═════ EXCERPTED TEXT ═════

The reserve fund is being established “in order to promptly react to the situation on currency markets,” Storchak said, adding that central banks will be able to conduct swap operations if necessary.
It is designed to cushion short-term liquidity pressure and promote financial stability, Yi Gang, Deputy Head of the People’s Bank of China, said earlier.
The individual commitments of the five nations to the BRICS CRA will be as follows: China – $41 billion; Brazil, India, and Russia – $18 billion each; and South Africa – $5 billion.
Meanwhile, Vadim Lukov, the Kremlin’s special envoy to the G8, G20 and BRICS, said during Thursday’s press briefing that apart from the BRICS, other countries might have stakes in the New Development Bank, as well as some international organisations.
The BRICS leaders also slammed the “stalling of IMF reforms” at Thursday’s meet ahead of the opening session of the G20.
“BRICS Leaders also expressed their concern with the stalling of the International Monetary Fund reform process. They recalled the urgent need to implement the 2010 IMF Quota and Governance Reform, as well as to complete the next general quota review by January 2014 as agreed at the G20 Seoul Summit in order ensure the Fund’s credibility, legitimacy and effectiveness,” said a statement from the South African Presidency.

═════ DATA EXTRACT ═════

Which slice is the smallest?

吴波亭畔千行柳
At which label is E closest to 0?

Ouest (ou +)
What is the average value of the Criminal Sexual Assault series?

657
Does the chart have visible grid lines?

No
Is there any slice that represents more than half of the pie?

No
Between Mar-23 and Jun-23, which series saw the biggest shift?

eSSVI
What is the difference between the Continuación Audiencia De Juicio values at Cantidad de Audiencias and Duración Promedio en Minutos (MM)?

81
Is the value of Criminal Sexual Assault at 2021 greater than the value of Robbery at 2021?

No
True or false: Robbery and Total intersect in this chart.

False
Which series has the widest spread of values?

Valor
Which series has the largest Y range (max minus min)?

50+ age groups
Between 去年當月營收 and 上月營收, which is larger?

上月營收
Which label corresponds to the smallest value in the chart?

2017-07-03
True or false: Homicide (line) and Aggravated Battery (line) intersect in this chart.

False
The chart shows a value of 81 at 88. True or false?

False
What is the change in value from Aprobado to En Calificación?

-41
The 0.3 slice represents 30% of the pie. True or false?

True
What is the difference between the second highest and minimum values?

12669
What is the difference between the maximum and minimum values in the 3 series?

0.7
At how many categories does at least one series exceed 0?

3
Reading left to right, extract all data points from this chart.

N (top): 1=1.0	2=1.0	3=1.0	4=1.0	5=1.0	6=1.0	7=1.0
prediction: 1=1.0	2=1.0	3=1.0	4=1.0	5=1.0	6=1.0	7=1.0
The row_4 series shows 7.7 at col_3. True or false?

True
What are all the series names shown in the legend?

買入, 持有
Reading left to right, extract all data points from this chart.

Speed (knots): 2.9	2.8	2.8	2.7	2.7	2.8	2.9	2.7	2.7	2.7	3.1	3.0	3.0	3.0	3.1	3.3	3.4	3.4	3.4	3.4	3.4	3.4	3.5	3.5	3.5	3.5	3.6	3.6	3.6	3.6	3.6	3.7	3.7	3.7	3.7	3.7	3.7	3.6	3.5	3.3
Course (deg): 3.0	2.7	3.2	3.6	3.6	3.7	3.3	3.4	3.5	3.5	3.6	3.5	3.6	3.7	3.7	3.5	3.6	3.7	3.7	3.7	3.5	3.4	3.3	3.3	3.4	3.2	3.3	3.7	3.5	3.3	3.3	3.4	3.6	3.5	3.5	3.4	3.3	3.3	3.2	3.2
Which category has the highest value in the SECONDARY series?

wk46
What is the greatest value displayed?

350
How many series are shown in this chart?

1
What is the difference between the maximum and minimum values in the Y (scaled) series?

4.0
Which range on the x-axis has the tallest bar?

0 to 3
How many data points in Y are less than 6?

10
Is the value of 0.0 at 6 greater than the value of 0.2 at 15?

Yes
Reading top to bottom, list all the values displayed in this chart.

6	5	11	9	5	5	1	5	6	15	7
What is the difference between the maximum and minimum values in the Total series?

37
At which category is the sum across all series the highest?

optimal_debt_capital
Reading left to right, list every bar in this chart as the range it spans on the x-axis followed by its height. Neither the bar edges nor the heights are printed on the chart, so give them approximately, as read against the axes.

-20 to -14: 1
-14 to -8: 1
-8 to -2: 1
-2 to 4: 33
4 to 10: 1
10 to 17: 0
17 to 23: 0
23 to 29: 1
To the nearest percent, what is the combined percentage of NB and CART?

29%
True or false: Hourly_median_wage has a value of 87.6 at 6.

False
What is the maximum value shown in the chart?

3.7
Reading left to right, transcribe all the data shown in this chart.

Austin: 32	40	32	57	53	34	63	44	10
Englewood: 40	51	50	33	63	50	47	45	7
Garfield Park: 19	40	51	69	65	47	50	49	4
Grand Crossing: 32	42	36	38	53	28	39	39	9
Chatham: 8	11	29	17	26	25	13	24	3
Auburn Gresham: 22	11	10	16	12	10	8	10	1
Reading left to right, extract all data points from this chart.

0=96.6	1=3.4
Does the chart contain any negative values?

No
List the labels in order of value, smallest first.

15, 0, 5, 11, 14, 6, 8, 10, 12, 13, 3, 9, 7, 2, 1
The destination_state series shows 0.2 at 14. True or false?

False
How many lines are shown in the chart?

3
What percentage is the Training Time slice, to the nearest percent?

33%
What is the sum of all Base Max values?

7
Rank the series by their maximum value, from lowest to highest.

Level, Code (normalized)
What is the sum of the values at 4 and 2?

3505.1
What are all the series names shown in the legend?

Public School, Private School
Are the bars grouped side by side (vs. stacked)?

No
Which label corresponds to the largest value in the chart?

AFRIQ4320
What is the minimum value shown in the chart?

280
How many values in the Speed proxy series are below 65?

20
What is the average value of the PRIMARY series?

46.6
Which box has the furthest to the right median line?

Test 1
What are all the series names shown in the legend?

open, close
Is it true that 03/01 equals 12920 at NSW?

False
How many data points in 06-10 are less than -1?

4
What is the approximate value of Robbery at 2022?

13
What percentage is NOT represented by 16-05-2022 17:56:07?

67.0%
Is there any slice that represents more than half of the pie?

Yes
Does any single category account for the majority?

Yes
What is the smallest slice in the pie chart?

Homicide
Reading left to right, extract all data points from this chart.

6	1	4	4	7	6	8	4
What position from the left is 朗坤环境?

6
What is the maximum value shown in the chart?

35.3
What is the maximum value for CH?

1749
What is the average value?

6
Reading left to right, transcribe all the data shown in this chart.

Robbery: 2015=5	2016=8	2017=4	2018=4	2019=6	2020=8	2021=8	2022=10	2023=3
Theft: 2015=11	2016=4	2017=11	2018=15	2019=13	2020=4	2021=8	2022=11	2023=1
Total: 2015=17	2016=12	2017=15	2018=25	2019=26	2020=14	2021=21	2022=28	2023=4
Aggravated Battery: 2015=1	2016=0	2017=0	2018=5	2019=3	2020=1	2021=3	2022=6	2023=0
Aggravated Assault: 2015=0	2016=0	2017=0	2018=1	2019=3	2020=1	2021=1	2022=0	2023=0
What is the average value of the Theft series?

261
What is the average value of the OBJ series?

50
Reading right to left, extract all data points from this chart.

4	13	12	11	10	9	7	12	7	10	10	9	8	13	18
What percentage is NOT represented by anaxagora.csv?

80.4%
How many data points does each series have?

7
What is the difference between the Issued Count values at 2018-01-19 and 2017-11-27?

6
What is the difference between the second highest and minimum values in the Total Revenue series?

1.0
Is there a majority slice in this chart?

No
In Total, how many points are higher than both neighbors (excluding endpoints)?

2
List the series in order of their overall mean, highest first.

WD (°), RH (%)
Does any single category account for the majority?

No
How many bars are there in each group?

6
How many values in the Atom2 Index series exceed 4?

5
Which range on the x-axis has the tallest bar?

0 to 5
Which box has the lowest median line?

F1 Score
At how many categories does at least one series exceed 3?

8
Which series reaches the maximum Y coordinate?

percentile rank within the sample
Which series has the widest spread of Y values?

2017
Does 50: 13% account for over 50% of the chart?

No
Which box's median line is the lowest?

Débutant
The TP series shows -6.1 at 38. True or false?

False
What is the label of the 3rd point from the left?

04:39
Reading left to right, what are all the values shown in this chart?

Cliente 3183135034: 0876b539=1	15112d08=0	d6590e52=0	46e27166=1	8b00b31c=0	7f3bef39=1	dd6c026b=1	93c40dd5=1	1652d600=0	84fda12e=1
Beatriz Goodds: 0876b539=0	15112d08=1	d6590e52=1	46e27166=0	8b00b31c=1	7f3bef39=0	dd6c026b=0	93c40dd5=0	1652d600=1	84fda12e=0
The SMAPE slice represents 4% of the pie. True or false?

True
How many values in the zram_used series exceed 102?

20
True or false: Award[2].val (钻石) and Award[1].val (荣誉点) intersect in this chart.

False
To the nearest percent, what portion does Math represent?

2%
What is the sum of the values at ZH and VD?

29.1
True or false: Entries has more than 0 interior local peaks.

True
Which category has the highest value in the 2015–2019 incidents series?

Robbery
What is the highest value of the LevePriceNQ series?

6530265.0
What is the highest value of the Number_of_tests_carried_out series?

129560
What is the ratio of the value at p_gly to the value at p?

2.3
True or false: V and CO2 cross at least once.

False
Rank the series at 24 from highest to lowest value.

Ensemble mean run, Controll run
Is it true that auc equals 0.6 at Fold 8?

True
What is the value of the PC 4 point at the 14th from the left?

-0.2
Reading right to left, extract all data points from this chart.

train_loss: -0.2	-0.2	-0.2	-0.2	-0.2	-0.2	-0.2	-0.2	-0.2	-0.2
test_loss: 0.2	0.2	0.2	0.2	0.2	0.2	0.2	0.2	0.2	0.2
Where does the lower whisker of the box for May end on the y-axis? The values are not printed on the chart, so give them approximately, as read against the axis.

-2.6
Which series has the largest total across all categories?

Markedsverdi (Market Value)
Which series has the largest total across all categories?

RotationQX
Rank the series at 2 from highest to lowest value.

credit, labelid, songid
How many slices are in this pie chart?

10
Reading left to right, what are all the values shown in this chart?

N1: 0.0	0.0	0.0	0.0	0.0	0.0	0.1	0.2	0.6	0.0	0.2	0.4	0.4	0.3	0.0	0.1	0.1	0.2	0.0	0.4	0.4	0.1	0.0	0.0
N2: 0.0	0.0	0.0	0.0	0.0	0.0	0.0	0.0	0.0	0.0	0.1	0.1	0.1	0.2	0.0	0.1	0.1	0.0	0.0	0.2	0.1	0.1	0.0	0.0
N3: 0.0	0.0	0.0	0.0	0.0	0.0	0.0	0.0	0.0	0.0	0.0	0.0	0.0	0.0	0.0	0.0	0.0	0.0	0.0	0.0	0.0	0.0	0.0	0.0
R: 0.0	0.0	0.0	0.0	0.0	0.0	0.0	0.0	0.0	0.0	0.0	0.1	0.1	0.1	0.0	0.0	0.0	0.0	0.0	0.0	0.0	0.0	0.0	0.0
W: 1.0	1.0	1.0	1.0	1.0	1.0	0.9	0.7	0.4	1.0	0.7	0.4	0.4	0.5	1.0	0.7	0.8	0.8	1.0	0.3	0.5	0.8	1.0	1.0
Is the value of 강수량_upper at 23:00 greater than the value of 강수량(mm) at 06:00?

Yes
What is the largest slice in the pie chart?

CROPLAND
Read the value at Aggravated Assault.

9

═════

PROBLEM STATEMENT: Copy the BRICS reserve fund text from "It is designed" up to and including "China, said earlier.", switching "cushion" for "ease".

RESPONSE TO THE TASK:
It is designed to ease short-term liquidity pressure and promote financial stability, Yi Gang, Deputy Head of the People’s Bank of China, said earlier.